The 2014 Fifa World Cup begins on Thursday as hosts Brazil open the tournament against Croatia.
The month-long tournament sees 32 nations compete for a place in the final in Rio on Sunday, 13 July.
The opening match will be preceded by a ceremony in Sao Paulo that pays tribute to nature, people and football.
“Let me tell you the time has arrived. We are going together. This is our World Cup,” said Brazil coach Luis Felipe Scolari on Wednesday.
Brazil kicks off the World Cup on Thursday hoping to unite the football-mad country after a chaotic seven-year build-up plagued by violent protests.
The 32-team extravaganza gets under way in the teeming mega-city of Sao Paulo, where the host nation’s beloved ‘Selecao’ faces Croatia at about 5:00pm (1500 GMT) before 61,600 supporters and a worldwide television audience of several hundred million.
Thursday’s Group A match signals the start of a month-long football fiesta taking place against backdrops which showcase Brazil’s breathtaking diversity, from the picture postcard beauty of Rio de Janeiro to fading colonial grandeur of Manaus, deep in the Amazon.
After years of apathy and simmering resentment at the tournament’s record $11-billion price tag, Brazilians were grudgingly embracing World Cup fever in the final hours before the big kick-off.
Brazil coach Luiz Felipe Scolari urged compatriots to unite behind his players as they launched their bid for glory.
“To all Brazilians I want to tell you the time has arrived. This is our World Cup,” Scolari said in an eve-of-tournament rallying cry.
The popular Scolari, who masterminded Brazil’s last World Cup win in 2002, said his team were seven matches from immortality.
“The first step is Croatia,” he said. “After that we have six steps that we want to go up if we want to win the World Cup.”
As the last of the 32 teams who will contest the greatest prize in football arrived in Brazil, mounting evidence of World Cup fever was visible.

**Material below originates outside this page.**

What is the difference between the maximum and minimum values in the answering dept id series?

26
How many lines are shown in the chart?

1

Rio’s iconic Christ the Redeemer statue has been illuminated in the colors of all nations taking part while Brazilian flags fluttered from cars, bars and apartments as excitement built.
In Rio de Janeiro, some of the 600,000 foreign fans travelling to Brazil thronged the famous Copacabana beach, staging impromptu football matches.

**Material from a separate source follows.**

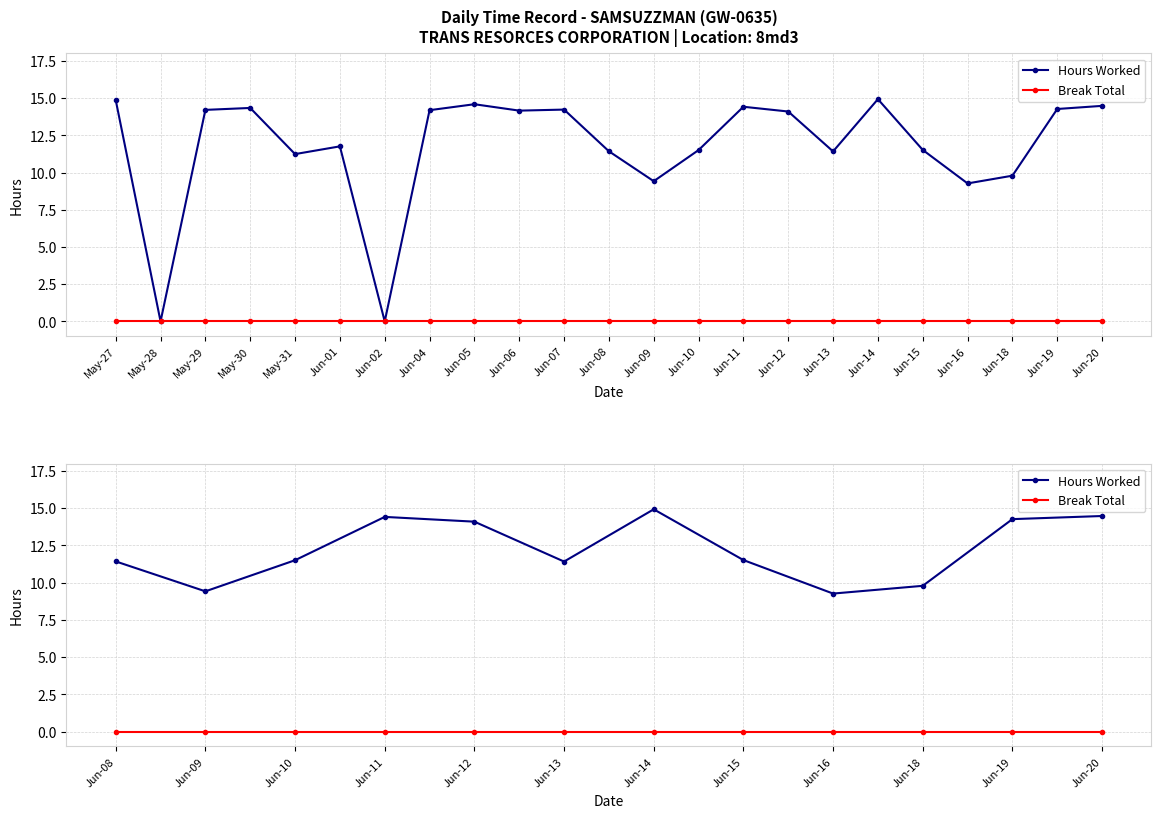

True or false: Break Total and Hours Worked intersect in this chart.

False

Hollywood star Leonardo DiCaprio was among the overseas multitude jetting into the country, taking in the tournament from the luxury of a mega-yacht offshore.
Twelve government leaders or heads of state will be among the VIPS at Thursday’s opening ceremony.
But even though more Brazilians are sporting the yellow jersey of star forward Neymar, discontent continues to bubble.
For the World Cup, a vast security blanket is being deployed, with 150,000 soldiers and police on duty along with 20,000 private security officers.
Brazil’s leader Dilma Rousseff warned that her government will not tolerate a repeat of last year’s protests.